The span to repeat in the listing below runs from the line containing "Quel justificatif de domicile ?" to the line containing "Signaler une erreur sur cette page", inclusive. Repeat it exactly, and only it.

**Records shown**
■ ■ ■

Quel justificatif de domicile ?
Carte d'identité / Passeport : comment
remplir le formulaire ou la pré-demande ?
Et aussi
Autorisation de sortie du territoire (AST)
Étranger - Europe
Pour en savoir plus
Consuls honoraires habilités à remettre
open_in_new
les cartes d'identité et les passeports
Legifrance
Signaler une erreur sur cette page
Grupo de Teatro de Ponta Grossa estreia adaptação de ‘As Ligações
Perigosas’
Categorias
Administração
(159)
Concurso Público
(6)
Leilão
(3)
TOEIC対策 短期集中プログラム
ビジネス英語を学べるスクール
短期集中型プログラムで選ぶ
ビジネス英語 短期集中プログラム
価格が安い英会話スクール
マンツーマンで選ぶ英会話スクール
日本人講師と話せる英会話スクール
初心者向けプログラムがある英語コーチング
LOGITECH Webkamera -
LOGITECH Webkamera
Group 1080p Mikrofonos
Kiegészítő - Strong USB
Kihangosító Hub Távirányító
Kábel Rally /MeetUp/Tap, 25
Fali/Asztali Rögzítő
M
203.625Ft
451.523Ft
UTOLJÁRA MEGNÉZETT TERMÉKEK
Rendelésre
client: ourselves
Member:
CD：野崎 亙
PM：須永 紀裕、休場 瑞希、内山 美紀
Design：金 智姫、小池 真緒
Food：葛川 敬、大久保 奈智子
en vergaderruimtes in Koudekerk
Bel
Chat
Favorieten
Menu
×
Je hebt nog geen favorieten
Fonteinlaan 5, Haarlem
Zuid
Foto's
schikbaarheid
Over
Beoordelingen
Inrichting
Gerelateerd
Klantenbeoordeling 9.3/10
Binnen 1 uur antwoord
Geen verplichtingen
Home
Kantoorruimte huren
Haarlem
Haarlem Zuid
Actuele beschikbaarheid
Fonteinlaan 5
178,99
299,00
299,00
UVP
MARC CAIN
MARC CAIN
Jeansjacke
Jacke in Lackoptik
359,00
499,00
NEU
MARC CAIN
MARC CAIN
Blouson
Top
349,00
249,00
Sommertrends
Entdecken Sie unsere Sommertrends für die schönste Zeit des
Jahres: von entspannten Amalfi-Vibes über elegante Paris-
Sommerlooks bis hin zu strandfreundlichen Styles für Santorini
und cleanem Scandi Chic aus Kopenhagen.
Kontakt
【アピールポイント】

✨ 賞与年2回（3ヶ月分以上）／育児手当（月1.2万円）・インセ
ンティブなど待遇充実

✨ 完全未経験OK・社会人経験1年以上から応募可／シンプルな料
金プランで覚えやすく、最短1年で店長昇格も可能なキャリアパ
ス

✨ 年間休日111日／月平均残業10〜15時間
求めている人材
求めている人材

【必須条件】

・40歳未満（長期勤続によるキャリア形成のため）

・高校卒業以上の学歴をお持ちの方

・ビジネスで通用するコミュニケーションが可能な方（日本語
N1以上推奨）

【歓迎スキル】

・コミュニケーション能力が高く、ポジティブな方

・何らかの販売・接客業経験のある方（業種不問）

■ ■ ■

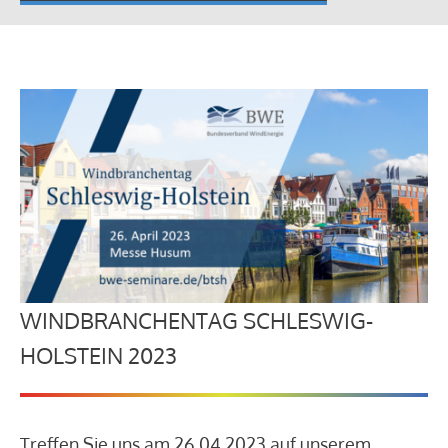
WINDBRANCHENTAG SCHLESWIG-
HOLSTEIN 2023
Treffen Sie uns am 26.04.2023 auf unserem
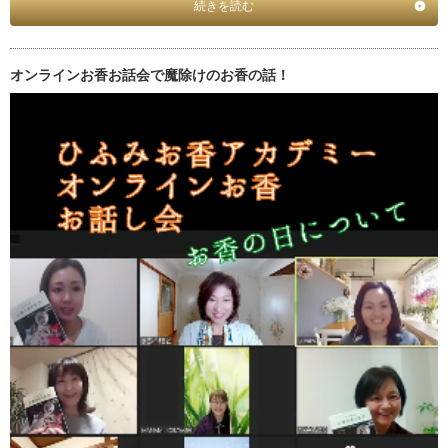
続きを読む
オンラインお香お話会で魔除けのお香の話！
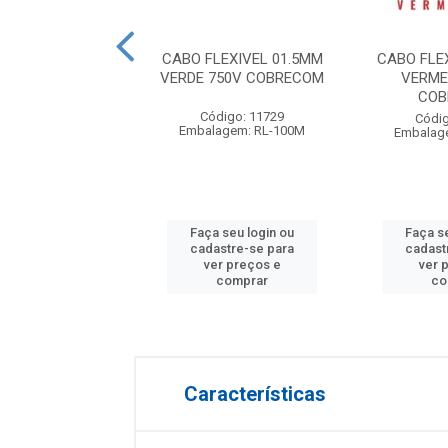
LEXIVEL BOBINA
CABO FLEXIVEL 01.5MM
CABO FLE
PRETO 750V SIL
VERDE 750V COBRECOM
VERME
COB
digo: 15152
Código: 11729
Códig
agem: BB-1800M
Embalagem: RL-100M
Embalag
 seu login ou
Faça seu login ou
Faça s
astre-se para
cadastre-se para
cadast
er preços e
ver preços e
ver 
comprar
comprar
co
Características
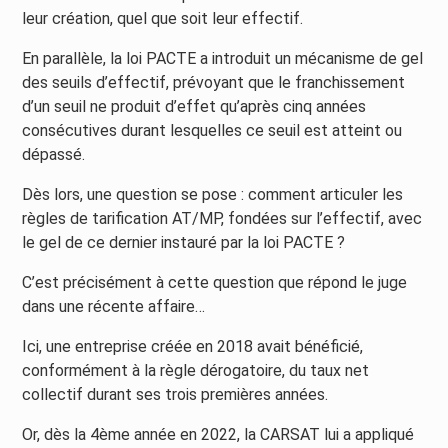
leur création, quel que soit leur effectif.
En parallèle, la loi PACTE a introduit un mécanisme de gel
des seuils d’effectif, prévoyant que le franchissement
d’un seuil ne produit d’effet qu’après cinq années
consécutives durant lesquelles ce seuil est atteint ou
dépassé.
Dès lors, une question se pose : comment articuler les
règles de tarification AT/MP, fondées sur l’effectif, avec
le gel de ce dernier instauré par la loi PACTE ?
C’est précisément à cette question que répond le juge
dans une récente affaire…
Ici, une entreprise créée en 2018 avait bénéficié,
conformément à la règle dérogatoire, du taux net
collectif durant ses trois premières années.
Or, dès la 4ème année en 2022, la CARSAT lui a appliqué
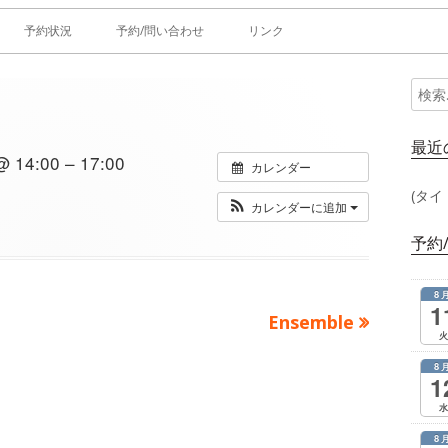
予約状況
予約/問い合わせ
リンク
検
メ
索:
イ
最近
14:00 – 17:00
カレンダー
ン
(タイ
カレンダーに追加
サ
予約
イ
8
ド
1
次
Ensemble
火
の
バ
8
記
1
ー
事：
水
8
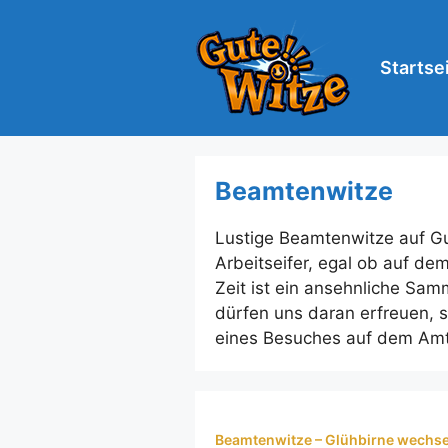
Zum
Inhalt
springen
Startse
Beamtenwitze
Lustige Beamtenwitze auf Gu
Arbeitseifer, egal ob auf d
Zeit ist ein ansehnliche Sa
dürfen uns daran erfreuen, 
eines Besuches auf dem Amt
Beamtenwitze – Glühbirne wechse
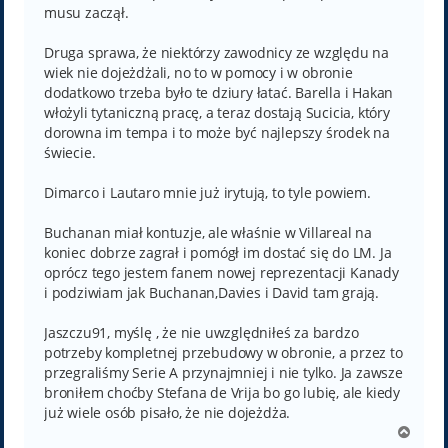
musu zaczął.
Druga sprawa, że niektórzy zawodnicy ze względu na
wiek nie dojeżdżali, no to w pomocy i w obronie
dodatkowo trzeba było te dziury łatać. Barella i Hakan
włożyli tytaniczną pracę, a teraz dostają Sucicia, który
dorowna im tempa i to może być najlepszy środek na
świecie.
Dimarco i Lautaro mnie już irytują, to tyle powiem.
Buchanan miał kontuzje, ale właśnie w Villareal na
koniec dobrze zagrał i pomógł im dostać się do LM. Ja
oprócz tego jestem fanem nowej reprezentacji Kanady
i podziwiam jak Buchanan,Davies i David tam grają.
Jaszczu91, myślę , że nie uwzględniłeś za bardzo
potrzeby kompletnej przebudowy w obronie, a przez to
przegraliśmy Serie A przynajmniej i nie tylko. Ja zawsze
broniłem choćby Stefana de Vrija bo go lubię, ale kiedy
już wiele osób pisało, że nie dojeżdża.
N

■ ■ ■

**Solved exercise**
Quel justificatif de domicile ?
Carte d'identité / Passeport : comment
remplir le formulaire ou la pré-demande ?
Et aussi
Autorisation de sortie du territoire (AST)
Étranger - Europe
Pour en savoir plus
Consuls honoraires habilités à remettre
open_in_new
les cartes d'identité et les passeports
Legifrance
Signaler une erreur sur cette page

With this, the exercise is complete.